I had no answer for that. And people like me, who fully support our military presence in Iraq and Afghanistan, are tired of the indefensible topic of torture. You simply cannot be a real American, and you certainly can’t call yourself a Christian, and support torture. Throughout our history we have opposed it not only because of what it does to the victim, but also because of what it does to those who employ it. In terms of getting information, it is vastly ineffective. In terms of what it does to our image of ourselves, and the image that others have of us, it is devastating.

What others think of us matters in our pursuit of peace. As early as 1803, during America’s war with the Barbary pirates, Capt. William Bainbridge, who stressed “lenity” and “humanity,” said of the capture of a Moroccan man-o'-war crew, “I sincerely hope that this capture may be productive of good effects to the U.S. … to impress on their mind a favorable opinion of the American character.”

That tradition continued through WWII. My father used to tell me stories about how he and his fellow Marines would play checkers or poker with their Japanese prisoners, sometimes playing for the high stakes of an American candy bar. My father gained a great understanding and compassion for the Japanese, and the prisoners he guarded came to know the true nature of Americans. The humane way in which those prisoners were treated by their American captors destroyed all the propaganda they had been fed by their Emperor’s minions. I suspect that my father and his fellow soldiers got more information out of their prisoners through such interactions than our military has won through a hundred waterboarding sessions.

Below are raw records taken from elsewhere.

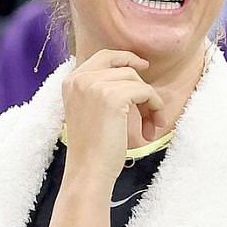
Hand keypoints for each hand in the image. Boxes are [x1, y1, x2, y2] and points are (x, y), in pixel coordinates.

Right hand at [61, 49, 163, 182]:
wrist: (88, 170)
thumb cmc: (93, 147)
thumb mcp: (89, 109)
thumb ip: (100, 89)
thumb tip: (131, 72)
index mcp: (72, 80)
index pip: (104, 56)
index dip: (126, 58)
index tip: (143, 66)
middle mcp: (80, 79)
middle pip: (124, 68)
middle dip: (142, 87)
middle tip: (153, 109)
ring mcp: (95, 86)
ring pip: (137, 81)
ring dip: (150, 103)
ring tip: (150, 127)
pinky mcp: (112, 97)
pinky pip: (146, 92)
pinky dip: (154, 107)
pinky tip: (151, 128)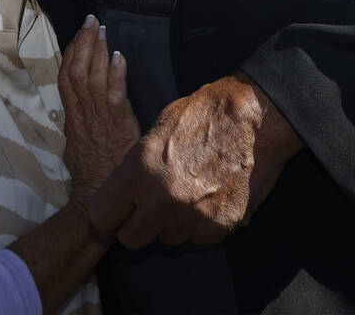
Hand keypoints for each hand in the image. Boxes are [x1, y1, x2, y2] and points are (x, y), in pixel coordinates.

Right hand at [58, 15, 139, 205]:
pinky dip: (116, 74)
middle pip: (78, 70)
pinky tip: (119, 56)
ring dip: (98, 50)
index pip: (66, 77)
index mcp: (72, 115)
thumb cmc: (92, 170)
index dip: (71, 53)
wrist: (96, 196)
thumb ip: (80, 119)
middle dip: (84, 42)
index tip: (77, 34)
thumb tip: (82, 103)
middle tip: (91, 20)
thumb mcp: (78, 142)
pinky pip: (115, 94)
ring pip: (93, 76)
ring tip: (103, 30)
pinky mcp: (117, 124)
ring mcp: (99, 117)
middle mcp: (82, 112)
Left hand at [89, 71, 301, 248]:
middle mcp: (163, 199)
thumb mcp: (156, 129)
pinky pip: (197, 239)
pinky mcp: (220, 226)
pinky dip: (199, 225)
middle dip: (137, 224)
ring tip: (186, 192)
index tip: (114, 212)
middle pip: (131, 239)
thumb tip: (123, 193)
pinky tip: (208, 197)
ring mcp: (192, 217)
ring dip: (171, 223)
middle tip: (150, 205)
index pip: (102, 216)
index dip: (107, 214)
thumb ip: (136, 166)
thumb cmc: (202, 114)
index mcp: (140, 170)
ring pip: (166, 239)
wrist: (252, 117)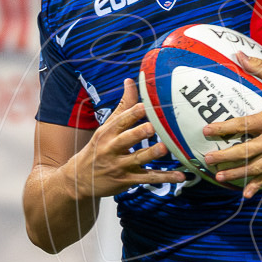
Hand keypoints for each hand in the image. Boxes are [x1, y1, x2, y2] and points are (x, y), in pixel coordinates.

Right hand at [67, 80, 184, 197]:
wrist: (80, 179)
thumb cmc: (98, 148)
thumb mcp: (106, 128)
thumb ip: (122, 106)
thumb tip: (130, 81)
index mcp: (107, 133)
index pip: (119, 121)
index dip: (131, 114)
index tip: (144, 105)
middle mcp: (112, 149)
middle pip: (125, 140)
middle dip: (137, 133)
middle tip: (151, 127)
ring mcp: (120, 166)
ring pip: (137, 159)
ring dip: (150, 154)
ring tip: (163, 148)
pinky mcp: (128, 180)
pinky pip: (148, 178)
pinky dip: (165, 178)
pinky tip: (180, 176)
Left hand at [201, 54, 261, 199]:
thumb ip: (259, 67)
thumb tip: (238, 55)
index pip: (244, 125)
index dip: (224, 128)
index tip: (206, 131)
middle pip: (248, 152)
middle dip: (226, 158)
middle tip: (207, 160)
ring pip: (259, 167)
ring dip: (239, 174)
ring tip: (220, 178)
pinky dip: (259, 183)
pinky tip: (246, 192)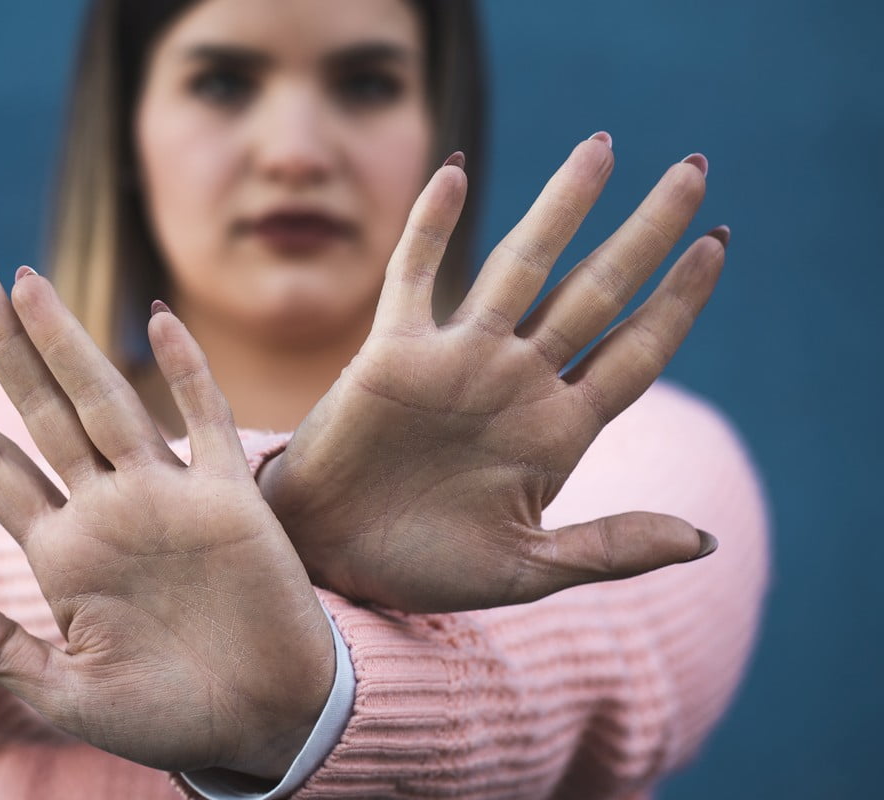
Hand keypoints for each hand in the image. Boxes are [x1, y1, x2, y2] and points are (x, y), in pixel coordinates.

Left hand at [0, 266, 333, 777]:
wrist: (267, 719)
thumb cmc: (169, 718)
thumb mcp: (70, 696)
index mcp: (64, 555)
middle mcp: (109, 512)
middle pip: (43, 412)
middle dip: (4, 347)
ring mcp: (168, 497)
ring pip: (108, 401)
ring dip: (69, 343)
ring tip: (25, 282)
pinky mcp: (230, 497)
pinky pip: (206, 419)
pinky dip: (187, 369)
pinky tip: (158, 319)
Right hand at [258, 137, 725, 612]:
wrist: (333, 556)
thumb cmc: (425, 566)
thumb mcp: (526, 569)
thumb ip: (609, 548)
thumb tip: (703, 539)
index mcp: (556, 430)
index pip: (635, 351)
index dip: (678, 301)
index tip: (718, 245)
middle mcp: (515, 381)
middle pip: (596, 292)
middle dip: (646, 233)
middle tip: (695, 171)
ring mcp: (457, 361)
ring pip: (520, 267)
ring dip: (561, 207)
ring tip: (603, 147)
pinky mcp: (393, 352)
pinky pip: (415, 275)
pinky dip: (432, 225)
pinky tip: (457, 172)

There are those who would say that there is no comparison between the Japanese soldiers of 1943 and suspected members of al-Qaida in 2008. But who the prisoner is or isn’t is entirely irrelevant—what matters is who our soldiers are. They are Americans, and torture is not the American way. And if you believe in God, you can’t possibly believe it’s His way, either. SP

COMMENTS

Commentby Joseph | Monday, February 11, 2008, 10:50 PM

Well said. As a former Marine, I am appalled that our country has used such tactics. We should treat our prisoners as we would hope they would treat us. By engaging in such activity, we unfortunately give license to our enemies, current and futrue, to treat us in a like manner. Coulter is a fool. She should walk a mile in John McCain's shoes.